Dans le détail, chacune des organisations a rappelé ses attentes sur les sujets du moment. Jean-Philippe Girard, président de l’Ania, a estimé que « ce serait une catastrophe pour la croissance et l’emploi si le projet de loi consommation était adopté en l’état ». L’Ania réclame toujours que la négociation se fasse sur la base des tarifs de vente des fournisseurs, des contreparties réelles et proportionnelles ainsi que le respect du plan d’affaires.
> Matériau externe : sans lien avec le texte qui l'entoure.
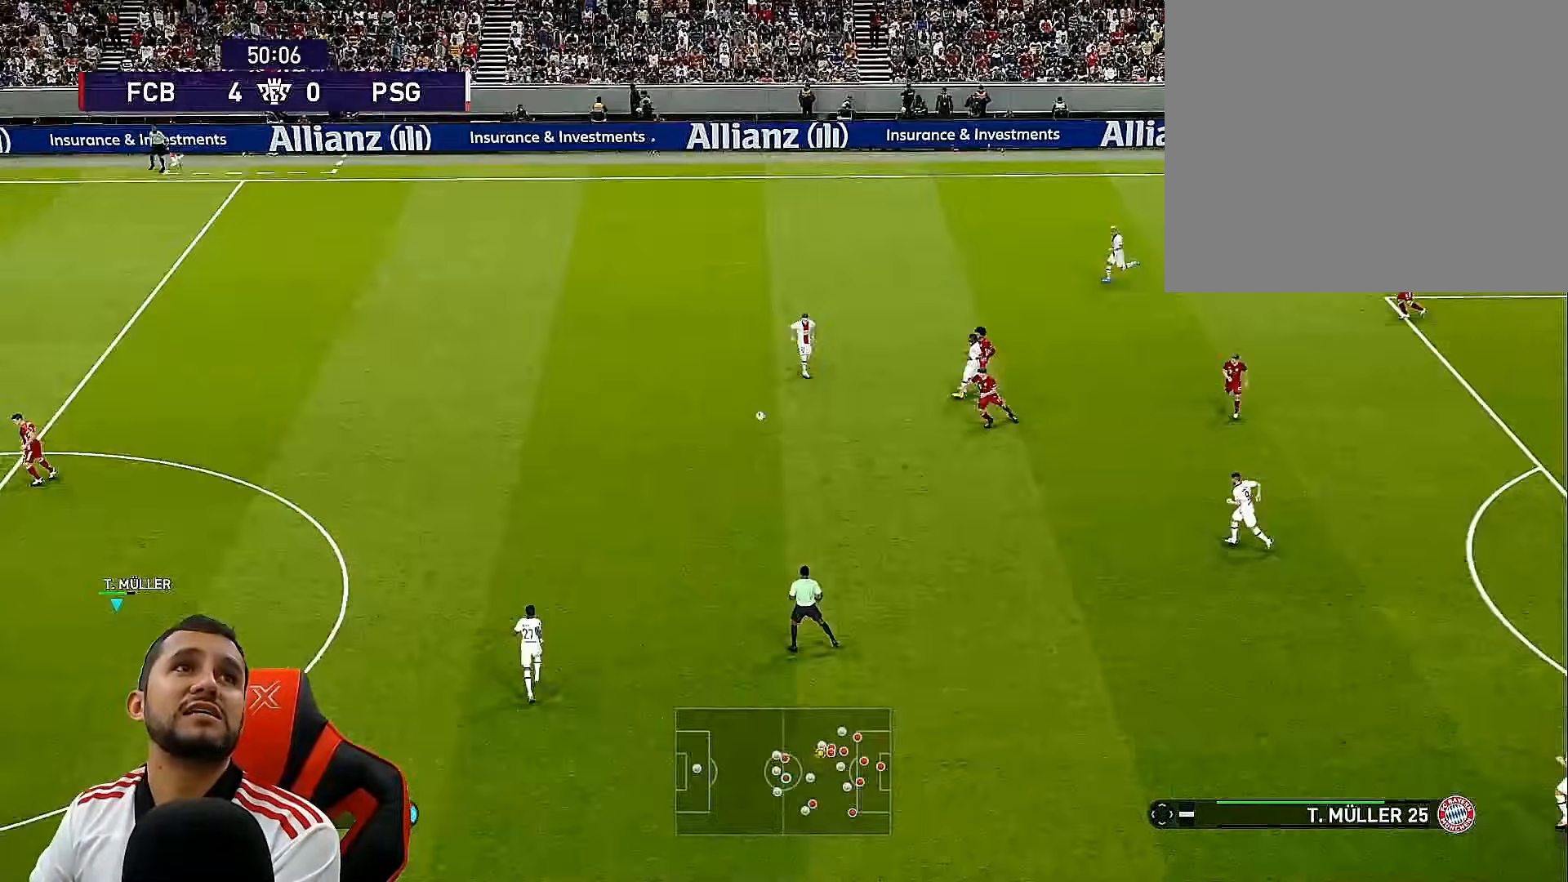
{"buttons": ["DPAD_UP", "DPAD_LEFT"], "left_stick": "center", "right_stick": "center", "events": [[50, "DPAD_RIGHT", "down"], [200, "R1", "down"], [350, "DPAD_UP", "down"], [417, "DPAD_RIGHT", "up"], [433, "DPAD_LEFT", "down"], [450, "R1", "up"]]}
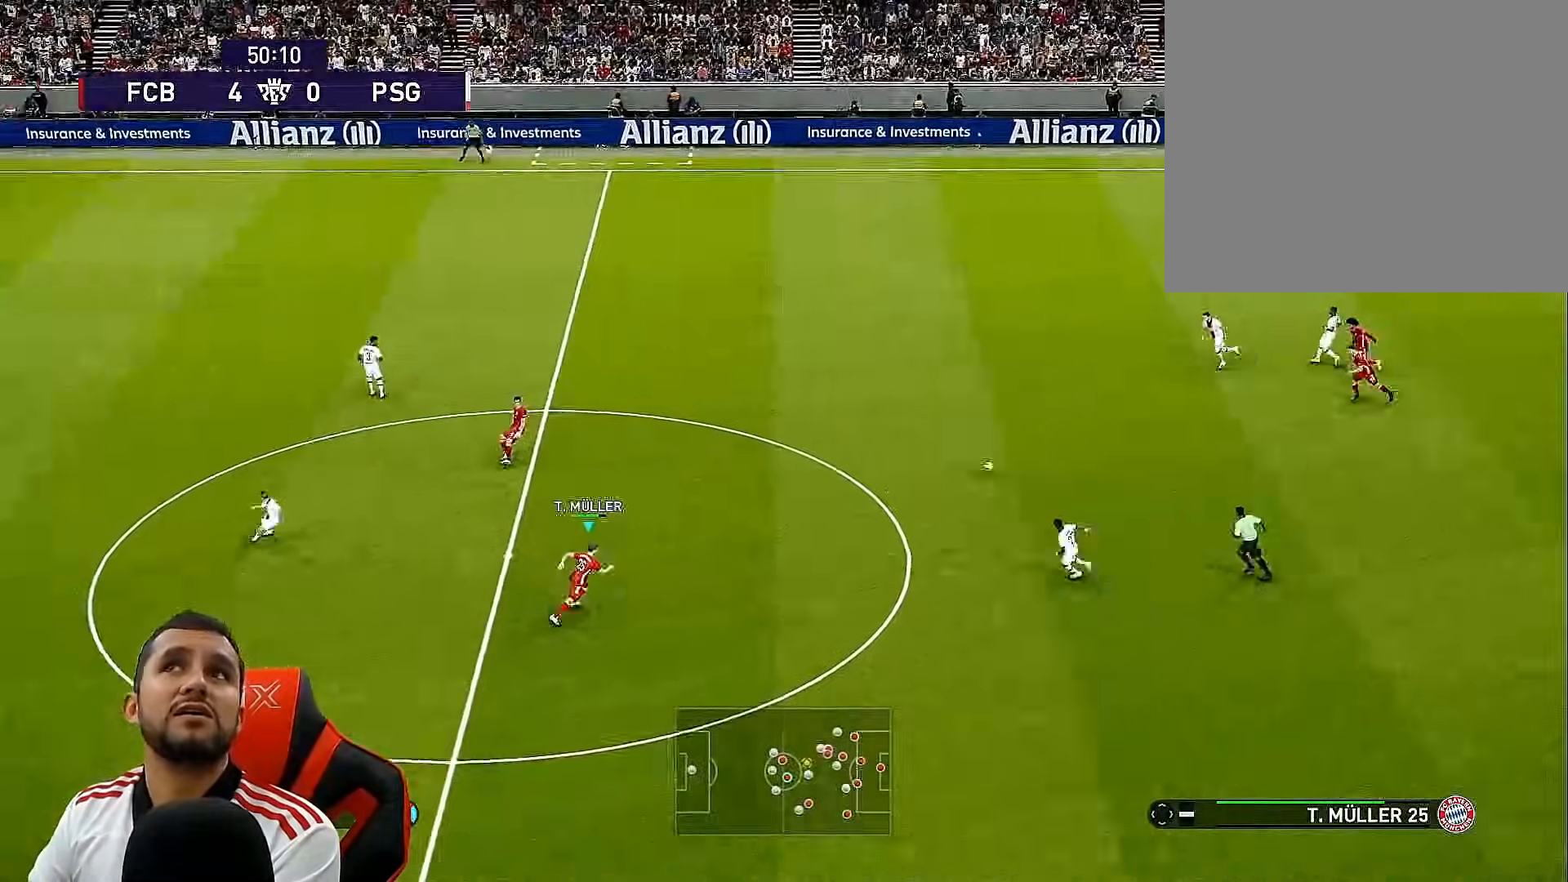
{"buttons": ["DPAD_UP", "DPAD_LEFT"], "left_stick": "center", "right_stick": "center", "events": []}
Coop de France demande pour sa part que les coopératives soient éligibles au Crédit Impôt compétitivité emploi (CICE). « Notre éligibilité devait être validée par Bruxelles, or nous pressentons une réponse négative », s’est inquiété Philippe Mangin, président de Coop de France, qui réclame des allègements de charges sociales équivalents, soit 120 millions d’euros pour la coopération, si elle ne peut bénéficier du CICE.
Enfin, Xavier Beulin, qui n’a pas eu de mots assez durs pour le plan breton, qualifié de « recyclage d’argent public » et « pas à la hauteur de ce qu’on attend », a réaffirmé son opposition à l’écotaxe, en regrettant que l’annonce de la suspension du dispositif n’ait été suivie d’aucune réunion de concertation avec les pouvoirs publics. Il a également regretté que le projet de loi d’avenir agricole ne comprenne « aucune mesure sur l’investissement et la recherche ». Pour Philippe Mangin, avec ce texte, le gouvernement « réinvente l’agriculture de l’entre-deux guerres ».